Calculating the normalizer of a sylow p-subgroup It seems that its explained pretty well online how to find a p-sylow subgroup, but Im having a hard time finding an explanation of how to find a p-sylow subgroups normalizer. 
Take a specific 2-sylow subgroup of $S_4$: It will have order $2^3=8$ and could look something like $D_4$ in $S_4$ (symmetries of square): {e,(1234),(1432),(12)(34),(14)(23)...}. What is the best method for finding the normalizer of this group? 
 A: A $2$-Sylow subgroup in $S_4$ is a maximal subgroup, meaning there is no other proper subgroup of $S_4$ containing it (this can be seen by the fact that it has prime index, namely $3$). Thus it is either its own normalizer or normal. Which is it?
A: Addressing one of the additional cases raised in the comments: let us find the normalizer of a $5$-Sylow subgroup of $S_5$.
First, let $n_5$ denote the number of $5$-Sylow subgroups of $S_5$. From Sylow's theorem, we have $n_5 \equiv 1$ (mod $5$) and $n_5$ must divide $4! = 24$. The possibilities are $n_5 = 1,6$. In this case, a $5$-Sylow subgroup has order $5$, so it is generated by any $5$-cycle. Since there are more than four $5$-cycles, there must be more than one $5$-Sylow subgroup, so $n_5 = 6$.
Now we can use the fact that $|G:N_G(S)| = n_5 = 6$, where $S$ is any $5$-Sylow subgroup. So the normalizer of $S$ has index $6$, hence order $20$. Certainly $S \leq N_G(S)$. What else is in $N_G(S)$? Without loss of generality (relabeling if necessary), we may assume that $S = \langle(12345)\rangle$.

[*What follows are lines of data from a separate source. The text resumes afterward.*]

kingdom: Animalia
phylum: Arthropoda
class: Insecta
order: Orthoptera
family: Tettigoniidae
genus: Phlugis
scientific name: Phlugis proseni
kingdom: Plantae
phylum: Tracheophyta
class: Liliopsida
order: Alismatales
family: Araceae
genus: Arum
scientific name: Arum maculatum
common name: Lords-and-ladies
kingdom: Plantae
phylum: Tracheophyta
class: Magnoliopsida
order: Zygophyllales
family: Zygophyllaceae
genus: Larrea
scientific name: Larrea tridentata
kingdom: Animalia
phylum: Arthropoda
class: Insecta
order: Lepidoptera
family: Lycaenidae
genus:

Note that there are four generators of $S$, namely:
$$(12345)$$
$$(12345)^2 = (13524)$$
$$(12345)^3 = (14253)$$
$$(12345)^4 = (15432)$$
Any element $g \in S_5$ for which $g(12345)g^{-1}$ is one of the generators of $S$ will normalize $S$. We can easily see that, for instance,
$$g(12345)g^{-1} = (13524)\quad\text{ if }\quad g = (2354)$$
This shows that $N_G(S)$ contains the cyclic subgroup $H = \langle(2354)\rangle$. Therefore, $N_G(S)$ contains $SH$. Moreover, $|SH| = |S||H|/|S \cap H| = (5)(4)/(1) = 20$, so $N_G(S) = SH$.